Challenges: “There’s a fair bit of uncertainty as it relates to COVID and the broader environment,” says Fagan. “Where is all this headed? We are all watching the same news and seeing the numbers go all over the place and a very mixed response on a local, state, and federal level.”

He adds, “We’re feeling optimistic.
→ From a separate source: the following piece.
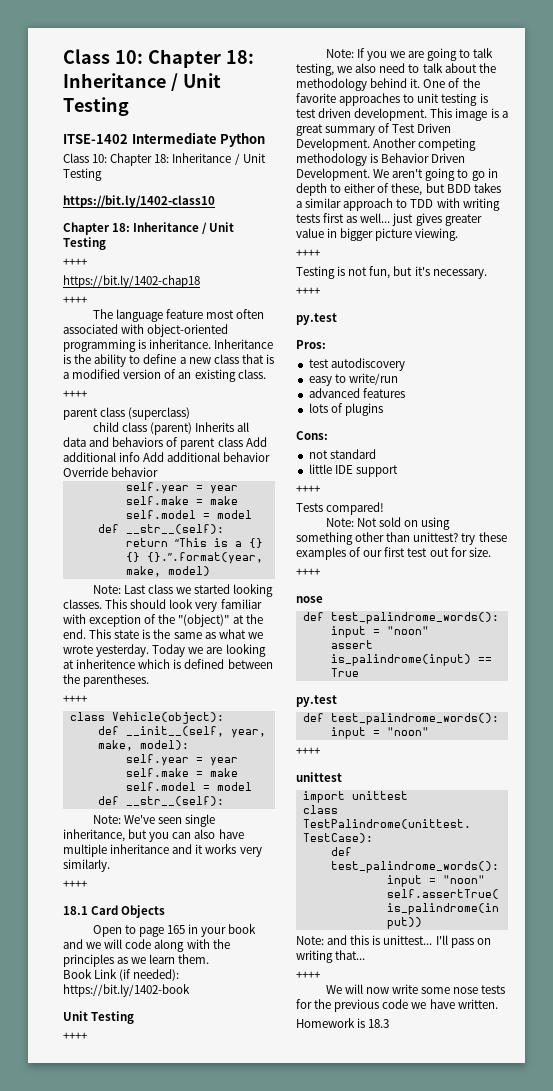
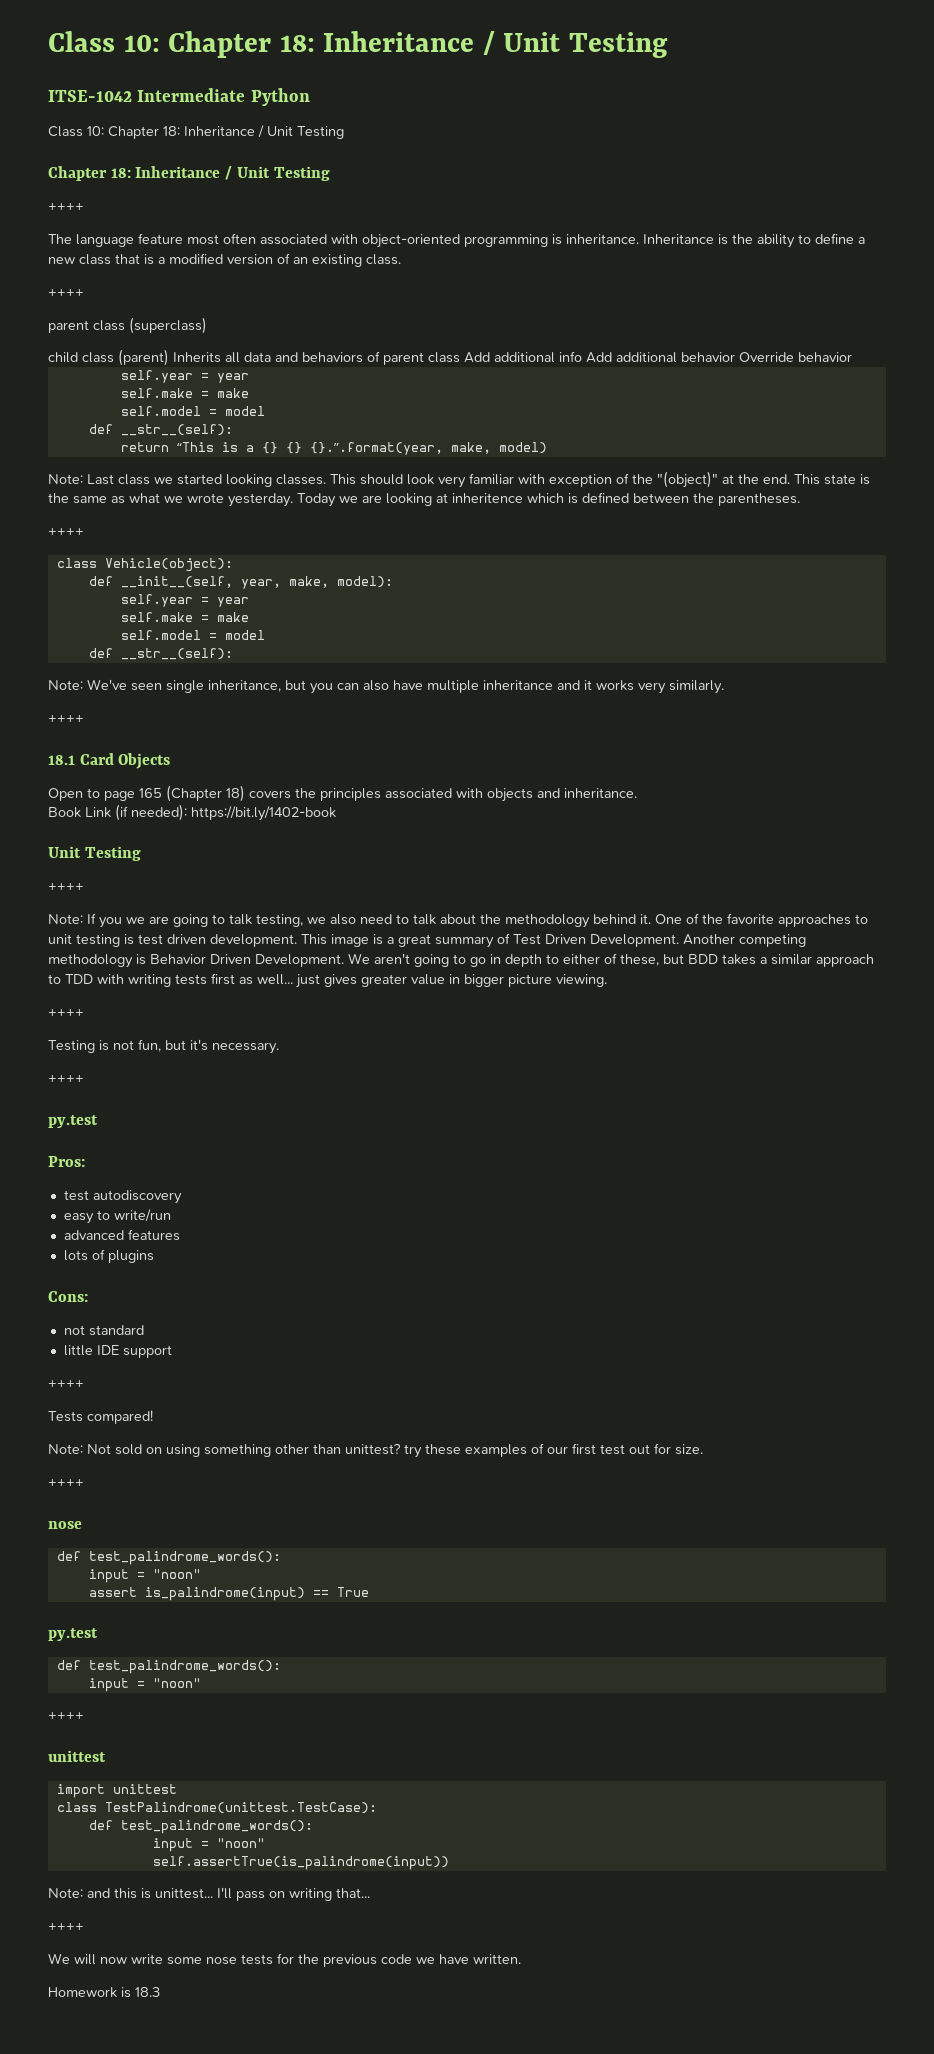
[63,49,254,68] [63,73,221,91] [63,97,129,116] [63,134,128,144] Class 10: Chapter 18: Inheritance / Unit Testing // ITSE-1402 -> [48,31,668,58] [48,90,132,102] Class 10: Chapter 18: Inheritance / Unit Testing // ITSE-1042
[63,195,215,208] // https://bit.ly/1402-class10 -> (344, 132) none
[63,275,200,288] [63,296,87,304] // https://bit.ly/1402-chap18 // ++++ -> (84, 206) none
[187,924,257,937] [63,939,230,952] [63,954,210,967] in your book and we will code along with the principles as we learn them. -> [166,785,637,802] (Chapter 18) covers the principles associated with objects and inheritance.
Assuming the wheels don’t come off again and there’s another shelter-in-place order mandated or the election has some sort of dramatic impact on everything that’s going on, we’re optimistic.”

Opportunities: While Almanac distributes to about 20 states, California accounts for about 80 percent of sales and Fagan says he expects it to remain the brewery’s primary market. “That’s increasingly literally month-over-month.”

“Wholesale right now is our biggest opportunity,” he says. “We work exclusively with a single distributor in California, Wine Warehouse. . . . That has been one of the best business decisions we’ve made as a company. . . . They invested heavily in the brand, they’re motivated, and they are just kicking ass.” Big grocery chains like Safeway and Raley’s have been upping their orders on a regular basis.

He also highlights the direct-to-consumer model that’s emerged during the pandemic. “The margins are two to three times as high as they are at wholesale,” says Fagan. “Every case of beer I sell at the taproom or online is two to three cases of beer at wholesale.”

Needs: “We need a crystal ball,” jokes Fagan. “One could argue, given the trends we’re seeing, we could with the straight face make the argument that a substantial capital injection would make sense.”

Beyond an orb of prognostication, he teases the possibility of a larger production facility in a less expensive area like California’s Central Valley, where the square-foot prices are about a third of that in the Bay Area. “At some point in the not-too-distant future, we will get to the point, sort of a crossroads, where we can’t expand this particular facility a ton more,” says Fagan. “We’re having active internal discussions now about what’s next.”